To positively prevent unit low oil pressure trips during transient events, it is necessary that dual SS accumulators are installed in critical equipment lube oil systems.
Even a properly designed lube oil system will eventually experience trips during transient events due to the following facts:
Installation of two stainless steel accumulators, each sized for four seconds of oil supply, will prevent unit low pressure trips and allow plant personnel to check accumulator pre-charge and bladder condition periodically (every three months) without taking the accumulator out of service.
It is also recommended that an orifice bypass line with a globe value be installed around (in parallel to) the accumulator supply line for personnel use to ensure that the accumulator is put back into service slowly to prevent a decrease in oil pressure. Oil systems can be easily modified for installation of an accumulator during a turnaround.
An accumulator is simply a vessel which compensates for rapid short term flow disturbances in the auxiliary system. Most accumulators contain blades. It is important to remember that transient disturbances are often of the order of microseconds, and usually less than five seconds in duration. The pre-charge pressure is set at the pressure that the volume of the accumulator flow is required in the system. (This value is usually around 60-70 percent of the normal header pressure in which the accumulator is installed.) The quantity of oil available from a pre-charged accumulator is extremely low.
Accumulators are often improperly sized because of the misconception that its stated size is in fact the capacity contained therein. The actual capacity in any accumulator is equal to the internal volume minus the gas volume over the liquid volume. Typically, these values are 50 percent of the stated capacity or less.
System reliability considerations
A number of reliability considerations are worthy of mention, concerning auxiliary system control and instrumentation.
Control valve instability
Control valve instability can be the result of many factors, such as improper valve sizing, improper valve actuators, air in hydraulic lines, or water in pneumatic lines. Control valve sensing lines should always be supplied with bleeders to ensure that no liquid is present in pneumatic lines or air hydraulic lines. The presence of these fluids will usually cause instability in the system. Control valve hunting is usually a result of improper controller setting on systems with pneumatic actuators.
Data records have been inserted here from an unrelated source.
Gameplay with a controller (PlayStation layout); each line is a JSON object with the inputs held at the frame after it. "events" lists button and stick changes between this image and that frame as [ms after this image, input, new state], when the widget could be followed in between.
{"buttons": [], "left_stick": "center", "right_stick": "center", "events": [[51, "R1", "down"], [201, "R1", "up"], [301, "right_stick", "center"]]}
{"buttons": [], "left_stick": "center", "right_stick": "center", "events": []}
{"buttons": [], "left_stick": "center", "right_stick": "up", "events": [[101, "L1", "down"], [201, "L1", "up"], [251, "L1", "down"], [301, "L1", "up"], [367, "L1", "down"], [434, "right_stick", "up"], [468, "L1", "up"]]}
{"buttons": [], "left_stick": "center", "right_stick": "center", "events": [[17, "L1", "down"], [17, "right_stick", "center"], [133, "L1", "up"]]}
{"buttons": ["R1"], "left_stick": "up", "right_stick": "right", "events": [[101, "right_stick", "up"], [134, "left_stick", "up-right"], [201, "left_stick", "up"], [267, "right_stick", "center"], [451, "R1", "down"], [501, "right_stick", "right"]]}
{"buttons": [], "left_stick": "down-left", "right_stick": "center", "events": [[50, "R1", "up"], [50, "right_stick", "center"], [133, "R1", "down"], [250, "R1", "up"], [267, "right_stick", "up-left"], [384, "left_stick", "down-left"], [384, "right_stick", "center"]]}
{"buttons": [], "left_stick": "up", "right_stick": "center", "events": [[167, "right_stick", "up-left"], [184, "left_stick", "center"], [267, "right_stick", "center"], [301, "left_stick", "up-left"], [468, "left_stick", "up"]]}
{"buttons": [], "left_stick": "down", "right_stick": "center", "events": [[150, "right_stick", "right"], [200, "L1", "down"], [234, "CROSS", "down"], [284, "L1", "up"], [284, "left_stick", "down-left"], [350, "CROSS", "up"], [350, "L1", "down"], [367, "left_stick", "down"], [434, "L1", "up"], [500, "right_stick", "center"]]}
Please consult instruction books to ensure that proper settings are maintained.
Direct-acting control valves frequently exhibit instabilities (hunting on transient system changes). If checks for air prove inconclusive, it is recommended that a snubber device be incorporated in the system to prevent instabilities. Some manufacturers install orifices which sufficiently dampen the system. If systems suddenly act up where problems previously did not exist, any snubber device or orifice installed in the sensor line should be checked immediately for plugging.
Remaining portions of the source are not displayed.